SHORT TASK 1 — Extract the records line for line, starting at the first line of the records and ending at the line that contains "building: (400, 209)", with both of those lines included.

EXCERPTED TEXT —
Monday, February 28, 2011

March 6 in KidQuest

On March 6, we will begin our walk towards Easter. That walk begins with John the Baptist telling of the Messiah!

Reading through the Old Testament, following the history of God’s people and His relationship with them, we see that the account of John the Baptist and his message was bold. John told the Jewish leaders they could no longer claim to be children of God simply because Abraham was their forefather—John told these Jewish leaders that this heritage no longer applied. Finally, John said to them,

“Repent, for the kingdom of heaven is near … He [the One coming] will baptize you with the Holy Spirit and with fire.” 
(Matthew 3:1,11)

John was proclaiming that Christ, the Judge, was coming, and He was bringing His kingdom. Ancient
family ties were no longer the criteria for salvation.

[Extracted records]
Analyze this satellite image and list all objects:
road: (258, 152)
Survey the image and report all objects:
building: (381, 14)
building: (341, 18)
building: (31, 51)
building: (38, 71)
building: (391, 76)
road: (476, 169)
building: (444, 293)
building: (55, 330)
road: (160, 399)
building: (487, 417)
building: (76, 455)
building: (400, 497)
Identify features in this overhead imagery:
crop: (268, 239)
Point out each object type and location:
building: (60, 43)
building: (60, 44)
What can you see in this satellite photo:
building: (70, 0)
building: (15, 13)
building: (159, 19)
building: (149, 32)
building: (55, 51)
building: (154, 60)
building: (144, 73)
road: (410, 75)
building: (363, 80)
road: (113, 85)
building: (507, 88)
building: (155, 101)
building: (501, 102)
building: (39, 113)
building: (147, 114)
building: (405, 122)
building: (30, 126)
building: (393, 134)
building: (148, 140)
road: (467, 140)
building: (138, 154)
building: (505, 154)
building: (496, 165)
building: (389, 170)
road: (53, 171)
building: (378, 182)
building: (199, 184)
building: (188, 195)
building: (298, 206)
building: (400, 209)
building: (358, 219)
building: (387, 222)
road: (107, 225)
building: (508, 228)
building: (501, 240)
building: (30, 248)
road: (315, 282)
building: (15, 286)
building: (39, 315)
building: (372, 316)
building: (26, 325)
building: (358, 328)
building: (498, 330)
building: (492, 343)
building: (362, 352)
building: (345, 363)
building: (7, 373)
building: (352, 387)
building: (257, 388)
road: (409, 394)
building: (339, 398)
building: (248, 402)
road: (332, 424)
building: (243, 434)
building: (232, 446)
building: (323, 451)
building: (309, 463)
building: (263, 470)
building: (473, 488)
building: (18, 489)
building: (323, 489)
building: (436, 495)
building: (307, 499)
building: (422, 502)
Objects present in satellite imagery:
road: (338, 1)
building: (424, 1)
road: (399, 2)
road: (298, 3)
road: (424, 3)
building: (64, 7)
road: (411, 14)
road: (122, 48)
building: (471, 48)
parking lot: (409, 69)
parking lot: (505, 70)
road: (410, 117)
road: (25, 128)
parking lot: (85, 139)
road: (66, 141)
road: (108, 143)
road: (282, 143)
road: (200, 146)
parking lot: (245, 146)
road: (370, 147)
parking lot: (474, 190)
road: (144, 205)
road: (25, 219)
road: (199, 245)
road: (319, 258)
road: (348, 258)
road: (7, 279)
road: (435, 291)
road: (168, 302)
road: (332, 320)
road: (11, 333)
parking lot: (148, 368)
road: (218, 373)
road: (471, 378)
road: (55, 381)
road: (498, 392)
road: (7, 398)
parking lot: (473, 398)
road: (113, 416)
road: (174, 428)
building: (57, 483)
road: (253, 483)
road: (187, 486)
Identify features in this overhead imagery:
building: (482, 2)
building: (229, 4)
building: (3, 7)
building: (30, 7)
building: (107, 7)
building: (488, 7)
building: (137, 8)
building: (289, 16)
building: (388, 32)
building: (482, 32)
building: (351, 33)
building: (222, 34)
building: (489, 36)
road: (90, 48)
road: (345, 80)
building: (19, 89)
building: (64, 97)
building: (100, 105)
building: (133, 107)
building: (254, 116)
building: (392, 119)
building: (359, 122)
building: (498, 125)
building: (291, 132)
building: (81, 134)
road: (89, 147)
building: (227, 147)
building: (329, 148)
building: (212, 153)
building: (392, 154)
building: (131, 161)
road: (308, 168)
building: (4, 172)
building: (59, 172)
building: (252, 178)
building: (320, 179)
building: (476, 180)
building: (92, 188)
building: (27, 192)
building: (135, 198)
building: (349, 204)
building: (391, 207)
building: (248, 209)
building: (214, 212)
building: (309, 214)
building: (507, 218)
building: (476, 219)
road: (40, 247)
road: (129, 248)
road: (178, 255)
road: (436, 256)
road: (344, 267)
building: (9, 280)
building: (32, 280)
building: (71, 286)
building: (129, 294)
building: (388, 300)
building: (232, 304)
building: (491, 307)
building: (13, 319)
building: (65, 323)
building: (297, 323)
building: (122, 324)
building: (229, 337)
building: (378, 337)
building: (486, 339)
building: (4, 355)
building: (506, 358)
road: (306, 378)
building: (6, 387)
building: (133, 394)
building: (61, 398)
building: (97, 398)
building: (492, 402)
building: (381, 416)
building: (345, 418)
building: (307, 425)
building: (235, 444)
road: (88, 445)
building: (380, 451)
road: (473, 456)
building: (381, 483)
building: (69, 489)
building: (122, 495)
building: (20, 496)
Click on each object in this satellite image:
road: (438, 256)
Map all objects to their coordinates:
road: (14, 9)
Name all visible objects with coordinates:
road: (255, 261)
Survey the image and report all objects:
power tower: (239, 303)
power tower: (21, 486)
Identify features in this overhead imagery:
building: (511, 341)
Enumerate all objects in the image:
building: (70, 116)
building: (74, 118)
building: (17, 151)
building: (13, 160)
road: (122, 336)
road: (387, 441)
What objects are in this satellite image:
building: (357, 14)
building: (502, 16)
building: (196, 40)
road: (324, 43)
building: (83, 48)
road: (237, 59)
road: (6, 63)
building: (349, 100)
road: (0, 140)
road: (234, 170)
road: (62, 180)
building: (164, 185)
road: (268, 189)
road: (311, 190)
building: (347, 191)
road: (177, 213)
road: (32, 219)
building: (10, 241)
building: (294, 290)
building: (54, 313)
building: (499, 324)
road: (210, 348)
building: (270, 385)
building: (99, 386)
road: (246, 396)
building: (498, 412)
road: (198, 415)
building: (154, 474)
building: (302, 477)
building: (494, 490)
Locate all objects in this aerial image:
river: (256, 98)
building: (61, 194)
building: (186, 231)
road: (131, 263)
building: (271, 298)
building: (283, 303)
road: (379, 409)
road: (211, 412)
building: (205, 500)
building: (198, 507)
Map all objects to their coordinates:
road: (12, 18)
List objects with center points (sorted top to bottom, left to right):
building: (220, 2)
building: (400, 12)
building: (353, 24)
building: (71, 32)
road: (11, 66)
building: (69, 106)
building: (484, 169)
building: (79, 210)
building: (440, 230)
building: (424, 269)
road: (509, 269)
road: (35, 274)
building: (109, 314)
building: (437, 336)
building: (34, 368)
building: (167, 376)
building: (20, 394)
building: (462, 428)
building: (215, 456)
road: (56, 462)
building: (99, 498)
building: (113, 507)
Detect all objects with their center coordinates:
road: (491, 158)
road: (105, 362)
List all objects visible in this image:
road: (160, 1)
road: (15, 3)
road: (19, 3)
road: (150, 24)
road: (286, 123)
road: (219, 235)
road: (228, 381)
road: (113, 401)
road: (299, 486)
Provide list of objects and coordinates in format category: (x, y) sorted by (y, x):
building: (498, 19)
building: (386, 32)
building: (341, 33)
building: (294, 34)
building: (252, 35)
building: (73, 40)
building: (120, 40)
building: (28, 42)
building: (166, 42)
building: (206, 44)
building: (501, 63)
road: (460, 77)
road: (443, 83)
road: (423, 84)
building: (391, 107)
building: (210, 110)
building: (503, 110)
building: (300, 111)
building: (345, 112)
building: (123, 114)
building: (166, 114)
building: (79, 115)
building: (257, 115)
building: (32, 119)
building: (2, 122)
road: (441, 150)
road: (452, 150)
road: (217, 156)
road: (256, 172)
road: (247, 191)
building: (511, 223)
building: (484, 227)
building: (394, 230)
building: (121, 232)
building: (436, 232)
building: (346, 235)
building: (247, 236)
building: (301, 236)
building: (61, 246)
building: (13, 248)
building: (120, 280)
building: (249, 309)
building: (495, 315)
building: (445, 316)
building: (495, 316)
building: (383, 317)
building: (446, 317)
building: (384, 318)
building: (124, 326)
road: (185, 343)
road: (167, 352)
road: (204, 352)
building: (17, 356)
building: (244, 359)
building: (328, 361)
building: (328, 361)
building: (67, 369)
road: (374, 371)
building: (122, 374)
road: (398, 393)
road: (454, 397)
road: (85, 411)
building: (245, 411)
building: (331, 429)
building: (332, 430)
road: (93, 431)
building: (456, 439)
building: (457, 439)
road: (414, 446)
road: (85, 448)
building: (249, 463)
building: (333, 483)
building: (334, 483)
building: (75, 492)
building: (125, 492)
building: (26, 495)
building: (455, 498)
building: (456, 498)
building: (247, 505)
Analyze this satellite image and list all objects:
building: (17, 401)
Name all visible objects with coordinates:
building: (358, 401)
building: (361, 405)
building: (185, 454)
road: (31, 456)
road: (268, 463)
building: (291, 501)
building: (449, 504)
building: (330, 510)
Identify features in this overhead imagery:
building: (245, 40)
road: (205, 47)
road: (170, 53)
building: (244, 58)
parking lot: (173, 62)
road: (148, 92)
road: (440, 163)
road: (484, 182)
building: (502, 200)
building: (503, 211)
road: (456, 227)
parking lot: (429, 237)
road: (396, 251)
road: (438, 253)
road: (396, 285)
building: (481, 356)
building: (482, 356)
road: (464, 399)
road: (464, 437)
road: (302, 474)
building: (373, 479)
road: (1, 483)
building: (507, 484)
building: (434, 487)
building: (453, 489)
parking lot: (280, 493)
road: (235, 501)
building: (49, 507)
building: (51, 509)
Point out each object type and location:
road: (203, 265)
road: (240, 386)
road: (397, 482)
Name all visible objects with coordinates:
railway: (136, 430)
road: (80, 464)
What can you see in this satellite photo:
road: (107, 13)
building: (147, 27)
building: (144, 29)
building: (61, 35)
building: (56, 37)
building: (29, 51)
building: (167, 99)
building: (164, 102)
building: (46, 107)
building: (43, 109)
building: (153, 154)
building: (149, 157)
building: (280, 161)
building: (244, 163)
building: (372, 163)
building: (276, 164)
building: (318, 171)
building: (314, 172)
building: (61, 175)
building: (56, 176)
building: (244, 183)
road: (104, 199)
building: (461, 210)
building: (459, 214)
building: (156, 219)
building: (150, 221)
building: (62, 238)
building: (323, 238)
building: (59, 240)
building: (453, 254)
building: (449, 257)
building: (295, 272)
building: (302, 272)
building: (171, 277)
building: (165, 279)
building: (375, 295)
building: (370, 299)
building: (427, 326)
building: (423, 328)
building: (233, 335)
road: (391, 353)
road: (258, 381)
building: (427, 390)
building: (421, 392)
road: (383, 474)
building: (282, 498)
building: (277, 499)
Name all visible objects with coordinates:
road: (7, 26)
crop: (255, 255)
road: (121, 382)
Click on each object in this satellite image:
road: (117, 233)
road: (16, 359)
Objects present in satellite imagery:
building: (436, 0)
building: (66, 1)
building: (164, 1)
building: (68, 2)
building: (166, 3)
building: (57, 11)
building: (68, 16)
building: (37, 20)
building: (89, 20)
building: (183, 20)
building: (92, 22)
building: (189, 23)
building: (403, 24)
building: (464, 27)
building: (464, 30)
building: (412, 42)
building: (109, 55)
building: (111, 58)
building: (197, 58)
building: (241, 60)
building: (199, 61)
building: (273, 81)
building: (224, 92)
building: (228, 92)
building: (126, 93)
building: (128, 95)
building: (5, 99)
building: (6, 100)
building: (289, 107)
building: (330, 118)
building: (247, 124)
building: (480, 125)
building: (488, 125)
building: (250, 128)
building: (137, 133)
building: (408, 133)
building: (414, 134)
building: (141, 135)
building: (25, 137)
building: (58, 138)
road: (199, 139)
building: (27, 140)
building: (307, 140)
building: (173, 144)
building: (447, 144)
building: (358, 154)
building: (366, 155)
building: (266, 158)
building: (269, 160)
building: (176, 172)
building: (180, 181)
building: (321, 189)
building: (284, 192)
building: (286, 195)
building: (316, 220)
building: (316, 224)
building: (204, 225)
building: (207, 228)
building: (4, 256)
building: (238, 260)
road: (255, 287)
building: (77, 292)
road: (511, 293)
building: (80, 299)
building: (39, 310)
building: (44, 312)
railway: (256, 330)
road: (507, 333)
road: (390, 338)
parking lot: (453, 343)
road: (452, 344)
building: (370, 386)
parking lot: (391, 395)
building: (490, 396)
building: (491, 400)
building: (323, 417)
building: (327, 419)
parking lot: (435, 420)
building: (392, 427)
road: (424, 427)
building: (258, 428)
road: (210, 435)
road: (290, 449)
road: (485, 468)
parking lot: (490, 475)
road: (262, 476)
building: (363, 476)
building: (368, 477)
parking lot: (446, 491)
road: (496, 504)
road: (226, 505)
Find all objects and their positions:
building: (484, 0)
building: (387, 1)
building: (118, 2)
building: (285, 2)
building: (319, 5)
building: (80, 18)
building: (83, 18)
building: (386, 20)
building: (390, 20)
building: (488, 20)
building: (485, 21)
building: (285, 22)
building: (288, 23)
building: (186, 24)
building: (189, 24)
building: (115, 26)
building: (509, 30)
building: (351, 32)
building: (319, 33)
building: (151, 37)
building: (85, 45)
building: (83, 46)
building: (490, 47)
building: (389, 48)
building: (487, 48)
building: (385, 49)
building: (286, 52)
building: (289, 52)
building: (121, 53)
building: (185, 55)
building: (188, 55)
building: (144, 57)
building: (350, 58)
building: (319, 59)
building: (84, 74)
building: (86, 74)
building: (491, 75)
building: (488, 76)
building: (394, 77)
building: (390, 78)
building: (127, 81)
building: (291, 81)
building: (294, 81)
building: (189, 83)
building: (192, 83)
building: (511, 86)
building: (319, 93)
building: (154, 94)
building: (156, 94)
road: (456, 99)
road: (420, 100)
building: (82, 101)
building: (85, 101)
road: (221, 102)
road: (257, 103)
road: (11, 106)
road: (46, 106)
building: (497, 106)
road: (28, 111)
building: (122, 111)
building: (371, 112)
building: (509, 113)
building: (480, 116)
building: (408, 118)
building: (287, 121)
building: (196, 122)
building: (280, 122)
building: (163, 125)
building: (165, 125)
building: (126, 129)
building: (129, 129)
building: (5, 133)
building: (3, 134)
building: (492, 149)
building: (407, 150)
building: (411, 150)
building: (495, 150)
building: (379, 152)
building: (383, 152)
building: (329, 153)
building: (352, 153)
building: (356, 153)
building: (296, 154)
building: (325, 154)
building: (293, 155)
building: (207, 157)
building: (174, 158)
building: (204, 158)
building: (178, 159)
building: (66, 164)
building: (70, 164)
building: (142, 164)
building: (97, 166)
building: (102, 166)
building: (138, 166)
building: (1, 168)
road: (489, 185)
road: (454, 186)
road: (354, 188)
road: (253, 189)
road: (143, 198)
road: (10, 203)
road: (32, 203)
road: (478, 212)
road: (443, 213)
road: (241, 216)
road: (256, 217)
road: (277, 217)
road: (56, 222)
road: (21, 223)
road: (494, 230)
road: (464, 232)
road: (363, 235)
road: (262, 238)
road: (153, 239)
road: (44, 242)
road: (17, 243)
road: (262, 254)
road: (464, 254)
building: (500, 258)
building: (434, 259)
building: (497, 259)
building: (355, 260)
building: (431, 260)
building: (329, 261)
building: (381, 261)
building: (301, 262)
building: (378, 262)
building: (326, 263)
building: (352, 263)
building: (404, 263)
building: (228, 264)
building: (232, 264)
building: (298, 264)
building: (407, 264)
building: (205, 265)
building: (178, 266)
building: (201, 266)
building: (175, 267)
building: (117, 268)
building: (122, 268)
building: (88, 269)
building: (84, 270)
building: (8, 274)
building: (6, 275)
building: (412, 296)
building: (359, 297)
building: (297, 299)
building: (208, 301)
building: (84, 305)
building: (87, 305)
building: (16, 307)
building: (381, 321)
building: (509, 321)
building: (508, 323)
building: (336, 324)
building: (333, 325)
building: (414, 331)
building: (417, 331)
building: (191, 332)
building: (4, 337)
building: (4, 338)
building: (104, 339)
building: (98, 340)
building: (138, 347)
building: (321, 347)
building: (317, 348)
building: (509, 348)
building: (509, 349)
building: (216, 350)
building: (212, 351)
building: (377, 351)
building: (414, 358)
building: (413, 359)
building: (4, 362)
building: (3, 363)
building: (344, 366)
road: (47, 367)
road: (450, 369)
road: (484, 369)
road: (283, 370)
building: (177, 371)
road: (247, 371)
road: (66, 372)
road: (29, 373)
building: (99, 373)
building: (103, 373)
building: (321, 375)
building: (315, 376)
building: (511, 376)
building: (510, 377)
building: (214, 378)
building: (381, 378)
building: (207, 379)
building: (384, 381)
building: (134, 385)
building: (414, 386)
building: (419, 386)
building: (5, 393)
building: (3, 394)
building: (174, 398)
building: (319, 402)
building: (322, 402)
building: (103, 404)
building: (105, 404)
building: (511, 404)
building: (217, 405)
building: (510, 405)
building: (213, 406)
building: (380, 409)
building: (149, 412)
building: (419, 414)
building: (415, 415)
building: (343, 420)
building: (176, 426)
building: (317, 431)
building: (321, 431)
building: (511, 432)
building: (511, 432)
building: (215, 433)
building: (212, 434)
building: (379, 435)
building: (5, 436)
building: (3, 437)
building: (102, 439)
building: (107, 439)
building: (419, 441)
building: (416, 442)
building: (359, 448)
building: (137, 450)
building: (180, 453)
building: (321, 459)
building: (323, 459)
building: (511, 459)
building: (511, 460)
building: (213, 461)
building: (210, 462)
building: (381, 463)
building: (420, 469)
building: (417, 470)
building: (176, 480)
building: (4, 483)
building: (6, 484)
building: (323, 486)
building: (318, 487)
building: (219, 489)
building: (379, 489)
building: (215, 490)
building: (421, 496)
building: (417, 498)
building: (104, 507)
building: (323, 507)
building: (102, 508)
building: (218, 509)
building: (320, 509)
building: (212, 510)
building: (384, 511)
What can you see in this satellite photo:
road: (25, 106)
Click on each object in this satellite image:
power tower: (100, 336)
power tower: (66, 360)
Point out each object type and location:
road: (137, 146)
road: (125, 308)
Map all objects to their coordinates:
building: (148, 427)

SHORT TASK 2 — According to the KidQuest post, on what date will the walk towards Easter begin?

RESPONSE 1 —
Analyze this satellite image and list all objects:
road: (258, 152)
Survey the image and report all objects:
building: (381, 14)
building: (341, 18)
building: (31, 51)
building: (38, 71)
building: (391, 76)
road: (476, 169)
building: (444, 293)
building: (55, 330)
road: (160, 399)
building: (487, 417)
building: (76, 455)
building: (400, 497)
Identify features in this overhead imagery:
crop: (268, 239)
Point out each object type and location:
building: (60, 43)
building: (60, 44)
What can you see in this satellite photo:
building: (70, 0)
building: (15, 13)
building: (159, 19)
building: (149, 32)
building: (55, 51)
building: (154, 60)
building: (144, 73)
road: (410, 75)
building: (363, 80)
road: (113, 85)
building: (507, 88)
building: (155, 101)
building: (501, 102)
building: (39, 113)
building: (147, 114)
building: (405, 122)
building: (30, 126)
building: (393, 134)
building: (148, 140)
road: (467, 140)
building: (138, 154)
building: (505, 154)
building: (496, 165)
building: (389, 170)
road: (53, 171)
building: (378, 182)
building: (199, 184)
building: (188, 195)
building: (298, 206)
building: (400, 209)

RESPONSE 2 — March 6